Summary

The main figures in Antoinette's life are her mother, Pierre, Christophine, Godfrey, and the servant boy, Sass, who does, indeed leave them as Antoinette's mother had predicted. One day, a little girl follows Antoinette, calling her a "white cockroach" and singing "go away." Antoinette seeks refuge near the old wall at the end of the garden, and she moves up against its mossy surface. Christophine finds her after several hours and takes her home. The next morning, Maillotte, Christophine's friend, brings her daughter, Tia, to play with Antoinette. The two girls start meeting every morning and walking together to the bathing pool, where they play until midday. Antoinette's mother never asks where she has been.

Tia sees the pennies that Christophine has given Antoinette, and she bets three pennies that Antoinette cannot turn a somersault under water. Antoinette turns the somersault, but comes up choking, so Tia takes the pennies anyway. The girls trade insults, Antoinette calling Tia a cheat and Tia calling Antoinette's family poor and trashy. When Antoinette's back is turned, Tia disappears, taking her friend's clothes and leaving her own dirty dress in their place. Antoinette puts on her friend's dress and walks home, feeling sick and angry.

When Antoinette arrives at the house, she is surprised to find visitors—two young ladies and a gentleman. Filled with shame and awed by their beautiful clothes, Antoinette runs to her room and hides until she hears them leave. When she emerges from her room, her mother questions her about her dress and, learning it belongs to Tia, orders Christophine to burn it. Christophine finds no clean dresses for Antoinette to change into, and is able to come up with only an old muslin one. As Christophine cleans and dresses Antoinette, she tells Antoinette that the recent visitors are new neighbors, relatives of old Mr. Luttrell. Distrustful of these new people, Christophine calls them "trouble."

That evening, Antoinette's mother will not even look in her direction, which convinces Antoinette that her mother is ashamed of her. After having a nightmare about being chased in a forest, Antoinette awakes crying, and her mother scolds her for waking her brother. The next morning, Antoinette senses that their lives are about to change. Her mother somehow finds the money to buy pink and white muslin, and she has new dresses made for herself and for Antoinette. Animated and lively, Annette rides her borrowed horse every day and returns in the evening, tired from various social functions. Antoinette spends little time at the house during the day. She explores areas of the Coulibri Estate that she has never seen, preferring her solitude to the company of people.

Analysis

Persecution and refuge figure prominently in this section, most notably when Antoinette describes being followed by a young Black girl who sings, "go away white cockroach, go away." Insulting refrains such as this one become lodged in Antoinette's mind and resurface in her adult life. She becomes paranoid about being followed, watched, and tracked—a fear that haunts her forest dream. Feeling persecuted, she seeks refuge from the cruel world of human beings by surrounding herself in nature's fold, curling up against the velvety moss wall of the family's garden and trying to disappear. Antoinette is fascinated with nature and is very attuned to its presence. As her elaborate descriptions suggest, nature is a central character in the story, and perhaps her only friend.

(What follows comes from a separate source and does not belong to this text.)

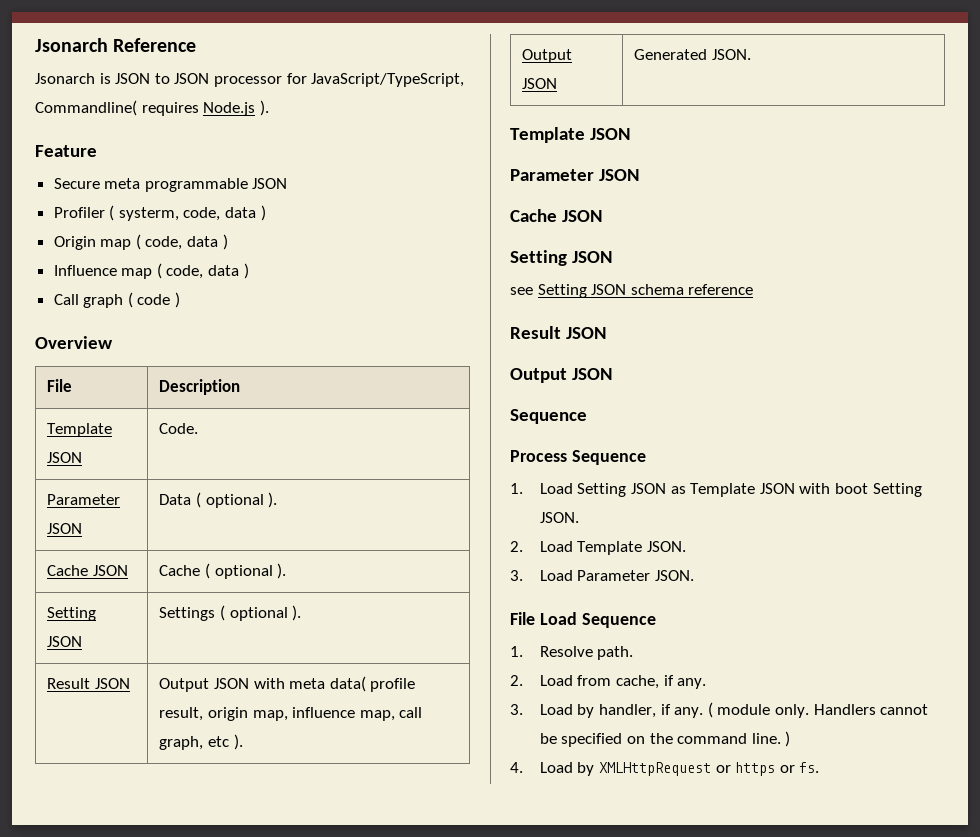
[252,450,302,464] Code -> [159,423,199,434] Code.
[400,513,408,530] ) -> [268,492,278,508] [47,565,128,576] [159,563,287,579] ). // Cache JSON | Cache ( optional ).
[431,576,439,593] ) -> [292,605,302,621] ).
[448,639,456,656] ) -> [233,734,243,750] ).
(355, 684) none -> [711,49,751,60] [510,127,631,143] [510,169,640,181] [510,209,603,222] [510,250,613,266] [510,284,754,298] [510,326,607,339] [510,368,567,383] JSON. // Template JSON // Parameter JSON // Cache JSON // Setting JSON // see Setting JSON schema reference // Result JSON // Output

Tia's betrayal of Antoinette when they bet pennies emphasizes the importance of money and currency in the novel's central relationships. The pennies serve as a symbol of capitalism, though ironically they are gifts from Christophine—a figure seemingly far removed from such capitalism. The fact that Tia envies Antoinette's pennies, and even betrays her friend to obtain them, reveals Tia's acceptance of white ideals and the capitalist system. Money symbolizes the altered—even degraded—values of the island people, and it accounts for the kind of corrupted innocence that Antoinette recognizes in the family garden. As white people who do not have money, Antoinette and her mother can no longer command the respect of the Black community, in which gold purchases allegiance. When Antoinette and Tia exchange clothing, their roles are symbolically reversed; without money, Antoinette is no longer entitled to the nicer clothing of a white Creole girl. Annette feels shame when she looks at her shabby daughter, because Antoinette represents, in that moment, the extent to which the Cosway family has fallen in social rank.

According to Christophine, the new white families who move into Mr. Luttrell's old estate bring trouble to their lives. These families further upset a tenuous social balance by highlighting the difference between prosperous English whites and poor, powerless white Creoles. Antoinette's forest dream and the heavy footsteps that she hears behind her represent the approach of new English colonials, who have come to the islands to make their wealth and to reap the rewards from the old slave owners' misfortunes. While her mother begins to re- emerge herself in this propertied society, Antoinette spends less and less time at Coulibri, feeling unsettled and apprehensive about the new arrivals.